Unable to work out what's going on, Langdon, along with Sienna (who turns out to be a fan of his) is on the run amid concerns a global virus is about to be unleashed thanks to a genius called Zobrist (Ben Foster).

With time against them, and a series of chasers closing in, can Langdon solve the puzzle and save the day?

If ever a film was so jammed with conspiratorial edges and paranoia, as well as po-faced portentous dialogue such as "Humanity is inhuman" and "The sixth extinction will be our own", Inferno is that film.

With allusions to Dante's Divine Comedy and inferno, black death imagery, hellish sights given life on the streets via Langdon's visions, flashes of kidnapping, the film's so chock full of stuff happening that it merely disguises the fact there's little going on beneath the surface.
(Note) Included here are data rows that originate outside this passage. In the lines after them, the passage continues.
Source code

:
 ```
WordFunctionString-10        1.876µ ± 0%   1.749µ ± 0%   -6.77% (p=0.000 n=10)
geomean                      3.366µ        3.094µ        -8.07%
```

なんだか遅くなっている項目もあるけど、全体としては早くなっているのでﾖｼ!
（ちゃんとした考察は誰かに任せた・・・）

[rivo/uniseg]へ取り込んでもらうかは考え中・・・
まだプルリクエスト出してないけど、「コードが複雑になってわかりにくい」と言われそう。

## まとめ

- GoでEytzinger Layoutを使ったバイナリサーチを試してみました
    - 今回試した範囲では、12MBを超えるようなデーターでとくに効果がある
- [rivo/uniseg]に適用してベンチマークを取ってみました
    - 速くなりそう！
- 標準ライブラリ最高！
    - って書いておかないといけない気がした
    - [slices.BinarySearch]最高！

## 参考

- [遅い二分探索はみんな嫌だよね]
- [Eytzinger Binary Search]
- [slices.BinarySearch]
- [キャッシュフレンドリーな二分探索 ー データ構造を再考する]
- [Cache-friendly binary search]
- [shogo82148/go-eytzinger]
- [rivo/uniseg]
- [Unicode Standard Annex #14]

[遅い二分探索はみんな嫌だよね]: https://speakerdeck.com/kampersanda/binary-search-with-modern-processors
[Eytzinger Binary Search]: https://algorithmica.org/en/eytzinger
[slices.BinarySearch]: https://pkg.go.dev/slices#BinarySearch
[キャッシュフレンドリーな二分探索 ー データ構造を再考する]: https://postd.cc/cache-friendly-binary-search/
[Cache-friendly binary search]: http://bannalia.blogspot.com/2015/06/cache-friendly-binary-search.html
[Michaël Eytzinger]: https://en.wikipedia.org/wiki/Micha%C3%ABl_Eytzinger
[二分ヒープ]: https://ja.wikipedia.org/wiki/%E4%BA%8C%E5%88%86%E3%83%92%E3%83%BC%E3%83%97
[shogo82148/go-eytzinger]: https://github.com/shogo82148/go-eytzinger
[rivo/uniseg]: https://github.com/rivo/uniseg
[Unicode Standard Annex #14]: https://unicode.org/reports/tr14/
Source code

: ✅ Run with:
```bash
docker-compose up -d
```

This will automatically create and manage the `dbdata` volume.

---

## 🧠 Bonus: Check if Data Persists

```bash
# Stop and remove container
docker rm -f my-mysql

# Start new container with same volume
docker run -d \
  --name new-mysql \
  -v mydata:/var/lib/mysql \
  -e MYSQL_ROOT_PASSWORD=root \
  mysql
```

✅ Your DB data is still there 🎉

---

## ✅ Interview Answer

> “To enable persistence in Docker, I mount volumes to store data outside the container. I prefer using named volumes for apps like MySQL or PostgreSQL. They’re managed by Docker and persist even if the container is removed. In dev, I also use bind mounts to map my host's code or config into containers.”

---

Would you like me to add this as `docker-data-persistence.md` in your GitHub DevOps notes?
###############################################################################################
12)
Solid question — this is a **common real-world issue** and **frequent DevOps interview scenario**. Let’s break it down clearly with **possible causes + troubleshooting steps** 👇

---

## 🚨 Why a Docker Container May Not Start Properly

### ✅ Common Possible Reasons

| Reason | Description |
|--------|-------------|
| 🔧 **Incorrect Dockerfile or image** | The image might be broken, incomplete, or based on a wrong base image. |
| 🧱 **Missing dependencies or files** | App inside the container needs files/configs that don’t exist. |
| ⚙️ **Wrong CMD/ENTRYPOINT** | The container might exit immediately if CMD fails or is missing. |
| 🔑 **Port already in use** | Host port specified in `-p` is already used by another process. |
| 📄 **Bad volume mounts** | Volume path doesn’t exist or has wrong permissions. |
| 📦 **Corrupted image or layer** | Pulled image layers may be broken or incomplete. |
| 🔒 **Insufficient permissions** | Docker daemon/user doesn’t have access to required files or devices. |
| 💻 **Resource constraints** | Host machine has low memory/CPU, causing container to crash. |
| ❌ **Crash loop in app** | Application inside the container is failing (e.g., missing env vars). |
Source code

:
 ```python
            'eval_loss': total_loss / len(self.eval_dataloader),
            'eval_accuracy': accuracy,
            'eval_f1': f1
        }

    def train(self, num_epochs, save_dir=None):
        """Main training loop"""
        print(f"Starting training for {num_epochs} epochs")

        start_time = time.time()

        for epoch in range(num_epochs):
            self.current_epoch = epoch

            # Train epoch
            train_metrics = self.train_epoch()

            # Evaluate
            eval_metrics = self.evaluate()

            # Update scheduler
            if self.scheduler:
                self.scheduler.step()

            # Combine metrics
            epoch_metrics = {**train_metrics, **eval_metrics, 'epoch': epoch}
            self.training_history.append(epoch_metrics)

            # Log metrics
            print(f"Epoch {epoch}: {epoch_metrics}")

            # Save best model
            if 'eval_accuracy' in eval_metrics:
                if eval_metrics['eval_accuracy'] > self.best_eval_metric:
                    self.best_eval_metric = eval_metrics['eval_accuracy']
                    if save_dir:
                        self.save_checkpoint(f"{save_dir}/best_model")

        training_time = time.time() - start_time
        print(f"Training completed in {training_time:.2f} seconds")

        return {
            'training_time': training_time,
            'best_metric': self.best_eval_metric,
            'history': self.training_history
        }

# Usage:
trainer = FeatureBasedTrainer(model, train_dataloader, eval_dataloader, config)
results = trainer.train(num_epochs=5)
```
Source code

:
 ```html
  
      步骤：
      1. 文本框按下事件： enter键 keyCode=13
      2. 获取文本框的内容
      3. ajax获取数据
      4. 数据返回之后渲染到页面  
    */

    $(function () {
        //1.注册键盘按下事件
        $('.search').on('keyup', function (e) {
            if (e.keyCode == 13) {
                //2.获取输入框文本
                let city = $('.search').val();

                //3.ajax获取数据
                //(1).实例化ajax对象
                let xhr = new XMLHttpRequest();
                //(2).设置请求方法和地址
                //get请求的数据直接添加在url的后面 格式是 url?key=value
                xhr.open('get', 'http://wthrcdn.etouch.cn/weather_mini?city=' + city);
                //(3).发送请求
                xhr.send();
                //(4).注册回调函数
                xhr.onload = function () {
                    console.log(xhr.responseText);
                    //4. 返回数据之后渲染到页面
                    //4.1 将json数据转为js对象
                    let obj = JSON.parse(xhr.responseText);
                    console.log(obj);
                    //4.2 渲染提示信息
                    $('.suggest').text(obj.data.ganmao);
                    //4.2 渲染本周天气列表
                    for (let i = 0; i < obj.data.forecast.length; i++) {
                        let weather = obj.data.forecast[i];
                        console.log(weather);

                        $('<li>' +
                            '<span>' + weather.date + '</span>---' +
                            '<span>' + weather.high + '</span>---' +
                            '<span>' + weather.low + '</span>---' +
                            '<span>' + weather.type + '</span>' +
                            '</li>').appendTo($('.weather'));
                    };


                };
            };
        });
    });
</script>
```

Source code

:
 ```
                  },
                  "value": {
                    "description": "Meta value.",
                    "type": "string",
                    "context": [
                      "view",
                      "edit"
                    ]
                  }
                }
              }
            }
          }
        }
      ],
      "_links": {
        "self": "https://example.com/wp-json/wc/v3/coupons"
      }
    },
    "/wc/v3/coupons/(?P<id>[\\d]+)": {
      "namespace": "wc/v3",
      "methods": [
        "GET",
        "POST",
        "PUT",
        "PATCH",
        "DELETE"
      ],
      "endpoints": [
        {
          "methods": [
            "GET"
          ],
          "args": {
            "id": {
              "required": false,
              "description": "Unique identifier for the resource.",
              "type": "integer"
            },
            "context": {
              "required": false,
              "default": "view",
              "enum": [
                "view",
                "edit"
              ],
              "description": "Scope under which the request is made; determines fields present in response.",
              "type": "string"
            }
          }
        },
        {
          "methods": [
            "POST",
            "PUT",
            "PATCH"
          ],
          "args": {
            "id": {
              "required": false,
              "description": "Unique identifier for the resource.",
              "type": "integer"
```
It starts at breakneck speed under Howard's guidance and doesn't really let up or give you the chance to breathe and allow for the contrivances to be accepted as it hurtles through Europe and Italian streets and landmarks.

Hanks is solid as Langdon and Jones is intelligent as his acolyte aide (it's like Doctor Who given a new assistant each time these films come out as Langdon receives a new pretty exposition partner), but there's never really much of a vibe between the pair of them to propel the film through.

Far more successful is Hanks' pairing with Westworld's Babse Knudsen towards the end of the film. As the film slows and the pace drops, the scenes between the two of them develop a lilting humanity and bittersweet edge, lifting proceedings from what is a fairly ludicrous chase movie throughout. Equally welcome, though narratively brief is Khan's shadowy leader, who adds humour to the proceedings that grow increasingly dour and border on the stiffly dull.

With its schlocky edges and predictable twists and turns, it feels like it's a few years too late on the scene and while the book diverges from its own ending to something more sanitary and audience pleasing, it feels like it has no courage of its convictions.

Inferno is the cinematic equivalent of a pulpy paranoiac, writ large; an airport thriller riddled with holes and pretensions, perfect for a journey but forgotten the moment of touchdown.

In many ways, thanks to its dullness, it's the cinematic equivalent of Purgatory.